_TASK DIRECTIONS_. The data below should be printed in full, exactly, and without any of its images.

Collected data
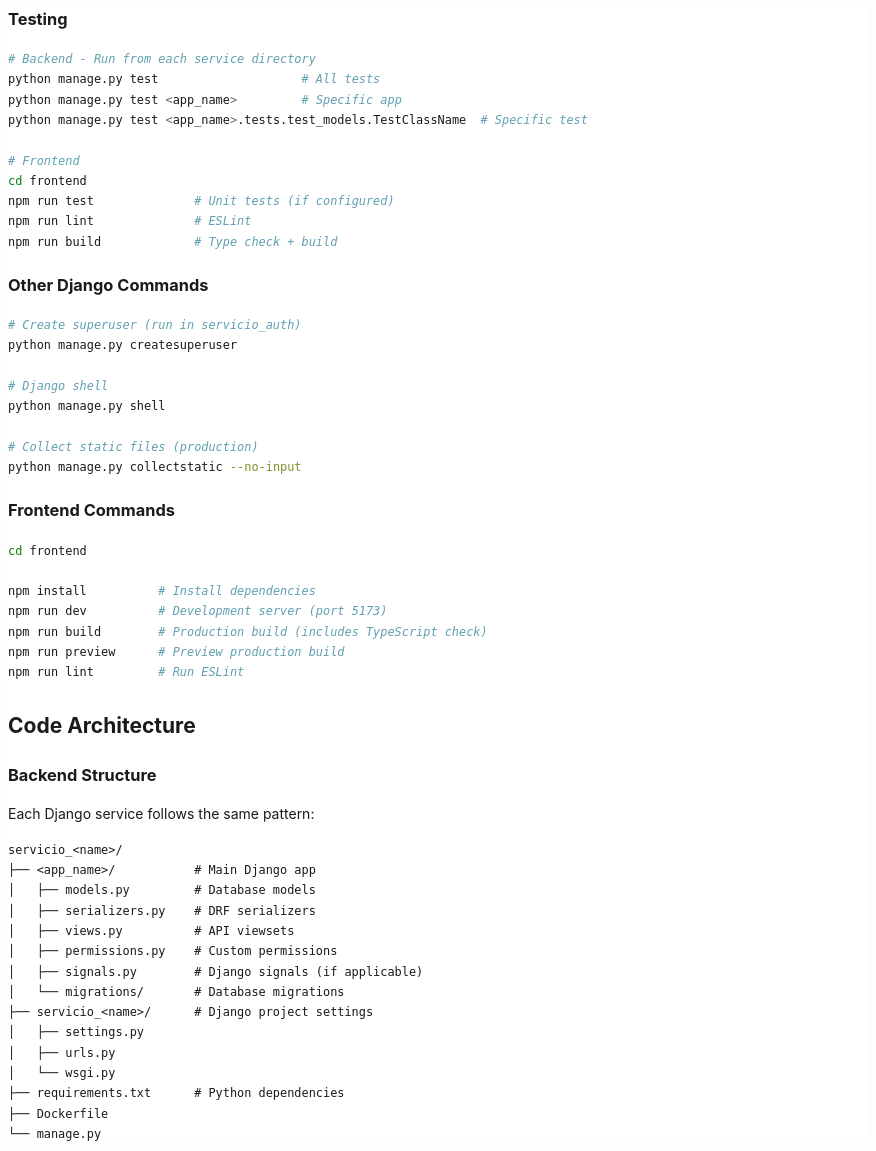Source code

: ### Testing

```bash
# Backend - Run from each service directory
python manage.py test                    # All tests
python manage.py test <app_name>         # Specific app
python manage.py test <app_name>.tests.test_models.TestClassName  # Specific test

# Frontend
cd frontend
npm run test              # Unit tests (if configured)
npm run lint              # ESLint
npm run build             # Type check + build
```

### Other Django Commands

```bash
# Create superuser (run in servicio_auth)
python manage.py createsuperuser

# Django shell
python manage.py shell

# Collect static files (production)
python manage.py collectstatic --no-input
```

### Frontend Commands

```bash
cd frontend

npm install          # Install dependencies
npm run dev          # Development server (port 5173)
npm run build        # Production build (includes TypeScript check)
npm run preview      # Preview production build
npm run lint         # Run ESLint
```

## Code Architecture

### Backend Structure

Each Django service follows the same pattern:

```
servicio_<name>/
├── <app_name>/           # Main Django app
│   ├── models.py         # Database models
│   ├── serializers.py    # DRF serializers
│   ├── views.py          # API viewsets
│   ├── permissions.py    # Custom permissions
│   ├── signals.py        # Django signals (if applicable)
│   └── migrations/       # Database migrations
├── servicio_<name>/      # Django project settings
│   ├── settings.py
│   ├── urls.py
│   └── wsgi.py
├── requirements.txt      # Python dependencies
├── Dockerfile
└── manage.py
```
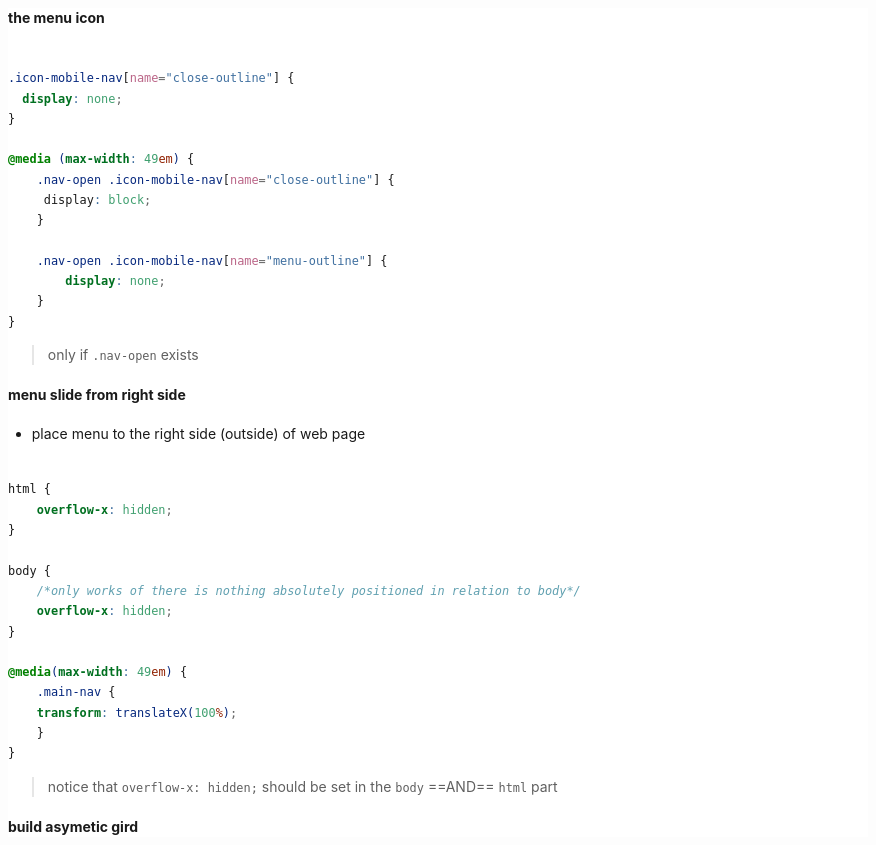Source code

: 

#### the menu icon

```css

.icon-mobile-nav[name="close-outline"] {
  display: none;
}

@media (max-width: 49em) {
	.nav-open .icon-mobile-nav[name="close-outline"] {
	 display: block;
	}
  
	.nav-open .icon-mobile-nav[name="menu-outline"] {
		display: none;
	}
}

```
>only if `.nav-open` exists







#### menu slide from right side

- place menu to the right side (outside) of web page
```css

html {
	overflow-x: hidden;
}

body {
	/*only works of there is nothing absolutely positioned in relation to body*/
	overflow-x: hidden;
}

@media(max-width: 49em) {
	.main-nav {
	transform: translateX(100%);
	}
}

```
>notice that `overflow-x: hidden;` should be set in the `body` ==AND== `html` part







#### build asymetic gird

_EXERCISE RESPONSE_.
Source code

: ### Testing

```bash
# Backend - Run from each service directory
python manage.py test                    # All tests
python manage.py test <app_name>         # Specific app
python manage.py test <app_name>.tests.test_models.TestClassName  # Specific test

# Frontend
cd frontend
npm run test              # Unit tests (if configured)
npm run lint              # ESLint
npm run build             # Type check + build
```

### Other Django Commands

```bash
# Create superuser (run in servicio_auth)
python manage.py createsuperuser

# Django shell
python manage.py shell

# Collect static files (production)
python manage.py collectstatic --no-input
```

### Frontend Commands

```bash
cd frontend

npm install          # Install dependencies
npm run dev          # Development server (port 5173)
npm run build        # Production build (includes TypeScript check)
npm run preview      # Preview production build
npm run lint         # Run ESLint
```

## Code Architecture

### Backend Structure

Each Django service follows the same pattern:

```
servicio_<name>/
├── <app_name>/           # Main Django app
│   ├── models.py         # Database models
│   ├── serializers.py    # DRF serializers
│   ├── views.py          # API viewsets
│   ├── permissions.py    # Custom permissions
│   ├── signals.py        # Django signals (if applicable)
│   └── migrations/       # Database migrations
├── servicio_<name>/      # Django project settings
│   ├── settings.py
│   ├── urls.py
│   └── wsgi.py
├── requirements.txt      # Python dependencies
├── Dockerfile
└── manage.py
```
Source code

: 

#### the menu icon

```css

.icon-mobile-nav[name="close-outline"] {
  display: none;
}

@media (max-width: 49em) {
	.nav-open .icon-mobile-nav[name="close-outline"] {
	 display: block;
	}
  
	.nav-open .icon-mobile-nav[name="menu-outline"] {
		display: none;
	}
}

```
>only if `.nav-open` exists







#### menu slide from right side

- place menu to the right side (outside) of web page
```css

html {
	overflow-x: hidden;
}

body {
	/*only works of there is nothing absolutely positioned in relation to body*/
	overflow-x: hidden;
}

@media(max-width: 49em) {
	.main-nav {
	transform: translateX(100%);
	}
}

```
>notice that `overflow-x: hidden;` should be set in the `body` ==AND== `html` part







#### build asymetic gird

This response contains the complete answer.